Stated task » Transcribe the lines of the records below verbatim, starting with the line that contains "text 3. Органы" and continuing through the line that contains "text Новоавачинского сельского", both included.

** begin Material for this exercise **

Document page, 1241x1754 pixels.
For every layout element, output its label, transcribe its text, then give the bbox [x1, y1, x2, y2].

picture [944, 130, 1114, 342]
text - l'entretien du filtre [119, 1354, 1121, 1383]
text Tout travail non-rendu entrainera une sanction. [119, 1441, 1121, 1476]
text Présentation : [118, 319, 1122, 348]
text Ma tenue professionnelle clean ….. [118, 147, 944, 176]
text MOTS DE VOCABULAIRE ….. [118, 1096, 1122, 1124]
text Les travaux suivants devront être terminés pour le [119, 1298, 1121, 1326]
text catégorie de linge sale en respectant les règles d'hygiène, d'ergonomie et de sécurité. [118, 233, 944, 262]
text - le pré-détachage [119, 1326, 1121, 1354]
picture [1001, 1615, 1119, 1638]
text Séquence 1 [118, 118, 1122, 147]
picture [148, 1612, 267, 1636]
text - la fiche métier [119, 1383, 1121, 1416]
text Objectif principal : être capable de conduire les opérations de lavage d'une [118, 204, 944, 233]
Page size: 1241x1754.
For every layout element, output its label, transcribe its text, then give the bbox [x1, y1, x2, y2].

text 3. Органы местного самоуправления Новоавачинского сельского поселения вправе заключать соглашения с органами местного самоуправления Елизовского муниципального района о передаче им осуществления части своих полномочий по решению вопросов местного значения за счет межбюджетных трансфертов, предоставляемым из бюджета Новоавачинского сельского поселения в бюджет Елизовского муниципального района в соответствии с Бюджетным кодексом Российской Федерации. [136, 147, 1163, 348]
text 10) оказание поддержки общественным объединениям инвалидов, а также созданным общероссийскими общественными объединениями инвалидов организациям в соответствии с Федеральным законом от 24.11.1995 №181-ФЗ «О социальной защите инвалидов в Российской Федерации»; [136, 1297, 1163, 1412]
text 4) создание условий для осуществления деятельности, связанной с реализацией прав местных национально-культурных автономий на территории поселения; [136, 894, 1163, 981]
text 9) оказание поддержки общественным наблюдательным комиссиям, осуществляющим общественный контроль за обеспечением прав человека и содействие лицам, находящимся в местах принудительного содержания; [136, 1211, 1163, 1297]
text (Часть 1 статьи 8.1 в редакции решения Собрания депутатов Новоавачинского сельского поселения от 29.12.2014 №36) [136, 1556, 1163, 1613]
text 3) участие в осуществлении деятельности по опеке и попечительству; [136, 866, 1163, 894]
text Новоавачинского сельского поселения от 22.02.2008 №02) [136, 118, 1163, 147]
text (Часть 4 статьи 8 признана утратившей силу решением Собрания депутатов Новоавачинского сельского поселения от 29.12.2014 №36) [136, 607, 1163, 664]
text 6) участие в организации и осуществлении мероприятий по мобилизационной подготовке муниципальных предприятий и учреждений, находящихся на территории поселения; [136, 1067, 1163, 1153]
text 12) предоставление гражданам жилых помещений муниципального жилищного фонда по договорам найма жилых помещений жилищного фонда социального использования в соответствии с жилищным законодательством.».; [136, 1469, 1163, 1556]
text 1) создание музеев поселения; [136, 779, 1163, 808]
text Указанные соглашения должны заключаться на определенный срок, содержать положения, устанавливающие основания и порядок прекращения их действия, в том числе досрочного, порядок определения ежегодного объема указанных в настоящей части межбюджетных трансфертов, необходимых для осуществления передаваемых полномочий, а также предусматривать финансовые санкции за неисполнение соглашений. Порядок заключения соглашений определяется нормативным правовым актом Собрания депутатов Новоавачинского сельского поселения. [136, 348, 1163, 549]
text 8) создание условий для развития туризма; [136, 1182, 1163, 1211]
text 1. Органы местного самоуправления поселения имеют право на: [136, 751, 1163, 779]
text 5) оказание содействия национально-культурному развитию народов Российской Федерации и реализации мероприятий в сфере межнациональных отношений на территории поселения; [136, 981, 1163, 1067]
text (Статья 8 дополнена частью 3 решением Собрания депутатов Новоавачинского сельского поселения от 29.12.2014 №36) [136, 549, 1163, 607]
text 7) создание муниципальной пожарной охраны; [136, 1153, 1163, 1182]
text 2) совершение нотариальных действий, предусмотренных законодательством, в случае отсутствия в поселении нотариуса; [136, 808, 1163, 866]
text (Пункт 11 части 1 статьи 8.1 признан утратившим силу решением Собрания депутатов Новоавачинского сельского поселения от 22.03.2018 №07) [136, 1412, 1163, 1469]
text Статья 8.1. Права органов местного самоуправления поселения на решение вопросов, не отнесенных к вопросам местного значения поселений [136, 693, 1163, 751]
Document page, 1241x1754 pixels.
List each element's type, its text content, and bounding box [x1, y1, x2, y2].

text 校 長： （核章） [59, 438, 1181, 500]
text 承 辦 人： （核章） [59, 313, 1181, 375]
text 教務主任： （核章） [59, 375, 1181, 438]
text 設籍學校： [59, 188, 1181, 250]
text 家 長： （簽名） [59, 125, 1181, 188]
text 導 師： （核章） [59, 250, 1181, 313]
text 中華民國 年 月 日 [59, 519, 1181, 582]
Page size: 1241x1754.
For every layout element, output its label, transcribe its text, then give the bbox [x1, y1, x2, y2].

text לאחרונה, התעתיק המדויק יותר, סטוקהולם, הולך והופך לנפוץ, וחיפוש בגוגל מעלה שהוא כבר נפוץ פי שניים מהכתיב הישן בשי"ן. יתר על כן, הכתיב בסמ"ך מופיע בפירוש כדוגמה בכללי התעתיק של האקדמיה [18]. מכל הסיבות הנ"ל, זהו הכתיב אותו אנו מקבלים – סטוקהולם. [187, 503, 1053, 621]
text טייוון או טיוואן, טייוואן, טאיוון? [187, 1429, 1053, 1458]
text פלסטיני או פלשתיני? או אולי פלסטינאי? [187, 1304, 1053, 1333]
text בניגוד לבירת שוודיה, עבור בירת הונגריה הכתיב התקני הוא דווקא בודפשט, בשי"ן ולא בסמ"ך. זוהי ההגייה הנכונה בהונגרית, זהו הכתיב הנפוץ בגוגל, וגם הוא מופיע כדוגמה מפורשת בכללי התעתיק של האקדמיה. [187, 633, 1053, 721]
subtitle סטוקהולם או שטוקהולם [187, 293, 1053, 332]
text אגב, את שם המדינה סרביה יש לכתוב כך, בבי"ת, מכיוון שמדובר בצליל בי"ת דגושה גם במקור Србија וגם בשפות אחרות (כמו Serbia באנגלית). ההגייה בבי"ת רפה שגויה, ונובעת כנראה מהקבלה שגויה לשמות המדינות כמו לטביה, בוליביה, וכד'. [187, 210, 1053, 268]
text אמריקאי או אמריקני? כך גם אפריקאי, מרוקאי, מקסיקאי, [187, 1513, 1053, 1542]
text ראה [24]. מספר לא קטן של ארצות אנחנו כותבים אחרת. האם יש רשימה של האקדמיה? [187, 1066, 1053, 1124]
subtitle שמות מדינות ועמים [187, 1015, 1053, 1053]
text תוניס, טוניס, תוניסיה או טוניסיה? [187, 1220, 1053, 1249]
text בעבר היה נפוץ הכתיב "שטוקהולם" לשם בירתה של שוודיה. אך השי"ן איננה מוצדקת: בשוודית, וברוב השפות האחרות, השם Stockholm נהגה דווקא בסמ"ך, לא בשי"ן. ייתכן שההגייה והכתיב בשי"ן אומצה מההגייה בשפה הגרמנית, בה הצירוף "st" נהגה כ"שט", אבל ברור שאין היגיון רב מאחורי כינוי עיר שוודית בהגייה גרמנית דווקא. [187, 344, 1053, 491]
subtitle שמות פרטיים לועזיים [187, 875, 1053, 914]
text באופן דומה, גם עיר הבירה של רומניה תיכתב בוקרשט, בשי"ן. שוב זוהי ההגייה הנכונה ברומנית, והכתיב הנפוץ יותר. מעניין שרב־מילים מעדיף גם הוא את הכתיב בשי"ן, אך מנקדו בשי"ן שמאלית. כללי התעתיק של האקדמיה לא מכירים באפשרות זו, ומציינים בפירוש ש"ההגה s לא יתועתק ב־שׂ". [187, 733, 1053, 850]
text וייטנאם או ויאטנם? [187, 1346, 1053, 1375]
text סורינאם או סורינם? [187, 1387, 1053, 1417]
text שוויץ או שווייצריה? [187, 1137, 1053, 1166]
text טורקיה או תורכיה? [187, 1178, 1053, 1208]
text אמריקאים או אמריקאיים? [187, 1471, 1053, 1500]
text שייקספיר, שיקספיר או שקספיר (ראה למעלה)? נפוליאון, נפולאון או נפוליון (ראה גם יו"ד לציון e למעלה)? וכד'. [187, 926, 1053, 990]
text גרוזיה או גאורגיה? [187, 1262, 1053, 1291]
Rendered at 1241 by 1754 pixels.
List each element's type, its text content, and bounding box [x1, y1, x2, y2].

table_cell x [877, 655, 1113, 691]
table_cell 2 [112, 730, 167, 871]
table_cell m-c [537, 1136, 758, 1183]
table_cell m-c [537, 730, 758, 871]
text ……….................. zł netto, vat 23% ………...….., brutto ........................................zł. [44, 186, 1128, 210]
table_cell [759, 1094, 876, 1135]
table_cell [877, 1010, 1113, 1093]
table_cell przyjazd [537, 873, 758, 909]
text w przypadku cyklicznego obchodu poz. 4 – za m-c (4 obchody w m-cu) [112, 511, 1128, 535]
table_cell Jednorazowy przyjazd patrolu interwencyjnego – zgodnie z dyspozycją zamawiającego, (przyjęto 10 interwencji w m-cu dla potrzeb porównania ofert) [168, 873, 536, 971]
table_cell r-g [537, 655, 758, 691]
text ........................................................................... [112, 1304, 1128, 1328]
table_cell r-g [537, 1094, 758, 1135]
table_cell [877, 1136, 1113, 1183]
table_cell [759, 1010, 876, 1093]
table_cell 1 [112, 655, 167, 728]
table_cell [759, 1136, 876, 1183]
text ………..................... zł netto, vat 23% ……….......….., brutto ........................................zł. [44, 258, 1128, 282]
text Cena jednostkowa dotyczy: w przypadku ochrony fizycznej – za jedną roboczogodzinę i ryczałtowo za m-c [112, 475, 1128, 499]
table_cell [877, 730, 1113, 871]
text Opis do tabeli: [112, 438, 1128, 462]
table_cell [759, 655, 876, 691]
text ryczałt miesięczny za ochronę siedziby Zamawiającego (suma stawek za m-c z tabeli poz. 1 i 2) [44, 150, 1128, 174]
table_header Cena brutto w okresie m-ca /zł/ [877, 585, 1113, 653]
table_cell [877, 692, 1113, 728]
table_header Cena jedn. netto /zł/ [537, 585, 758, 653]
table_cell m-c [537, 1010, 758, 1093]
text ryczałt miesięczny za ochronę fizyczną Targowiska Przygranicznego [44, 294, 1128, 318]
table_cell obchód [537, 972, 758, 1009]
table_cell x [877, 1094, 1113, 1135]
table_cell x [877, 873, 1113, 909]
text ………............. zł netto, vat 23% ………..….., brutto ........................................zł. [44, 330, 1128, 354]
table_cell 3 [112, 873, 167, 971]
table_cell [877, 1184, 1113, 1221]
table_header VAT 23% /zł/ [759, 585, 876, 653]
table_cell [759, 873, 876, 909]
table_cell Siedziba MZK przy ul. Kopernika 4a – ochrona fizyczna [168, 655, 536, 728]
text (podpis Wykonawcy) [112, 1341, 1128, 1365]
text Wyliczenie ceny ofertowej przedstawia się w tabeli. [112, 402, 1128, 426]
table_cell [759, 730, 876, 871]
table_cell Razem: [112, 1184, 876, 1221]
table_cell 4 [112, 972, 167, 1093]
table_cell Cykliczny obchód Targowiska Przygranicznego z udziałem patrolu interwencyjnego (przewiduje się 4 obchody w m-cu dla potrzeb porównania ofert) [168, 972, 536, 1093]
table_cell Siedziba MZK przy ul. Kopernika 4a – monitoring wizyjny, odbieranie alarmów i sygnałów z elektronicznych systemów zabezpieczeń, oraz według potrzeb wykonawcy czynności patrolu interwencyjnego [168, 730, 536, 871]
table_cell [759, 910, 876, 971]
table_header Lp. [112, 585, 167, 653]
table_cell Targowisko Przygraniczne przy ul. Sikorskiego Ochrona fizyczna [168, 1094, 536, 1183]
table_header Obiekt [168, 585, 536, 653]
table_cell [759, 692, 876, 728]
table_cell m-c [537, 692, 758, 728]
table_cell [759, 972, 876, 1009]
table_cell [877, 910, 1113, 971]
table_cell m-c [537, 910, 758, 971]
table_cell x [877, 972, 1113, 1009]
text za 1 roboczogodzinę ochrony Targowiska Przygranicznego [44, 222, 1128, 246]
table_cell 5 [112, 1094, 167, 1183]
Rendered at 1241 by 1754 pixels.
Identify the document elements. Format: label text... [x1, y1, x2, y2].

** end Material for this exercise **

Exercise result »
text 3. Органы местного самоуправления Новоавачинского сельского поселения вправе заключать соглашения с органами местного самоуправления Елизовского муниципального района о передаче им осуществления части своих полномочий по решению вопросов местного значения за счет межбюджетных трансфертов, предоставляемым из бюджета Новоавачинского сельского поселения в бюджет Елизовского муниципального района в соответствии с Бюджетным кодексом Российской Федерации. [136, 147, 1163, 348]
text 10) оказание поддержки общественным объединениям инвалидов, а также созданным общероссийскими общественными объединениями инвалидов организациям в соответствии с Федеральным законом от 24.11.1995 №181-ФЗ «О социальной защите инвалидов в Российской Федерации»; [136, 1297, 1163, 1412]
text 4) создание условий для осуществления деятельности, связанной с реализацией прав местных национально-культурных автономий на территории поселения; [136, 894, 1163, 981]
text 9) оказание поддержки общественным наблюдательным комиссиям, осуществляющим общественный контроль за обеспечением прав человека и содействие лицам, находящимся в местах принудительного содержания; [136, 1211, 1163, 1297]
text (Часть 1 статьи 8.1 в редакции решения Собрания депутатов Новоавачинского сельского поселения от 29.12.2014 №36) [136, 1556, 1163, 1613]
text 3) участие в осуществлении деятельности по опеке и попечительству; [136, 866, 1163, 894]
text Новоавачинского сельского поселения от 22.02.2008 №02) [136, 118, 1163, 147]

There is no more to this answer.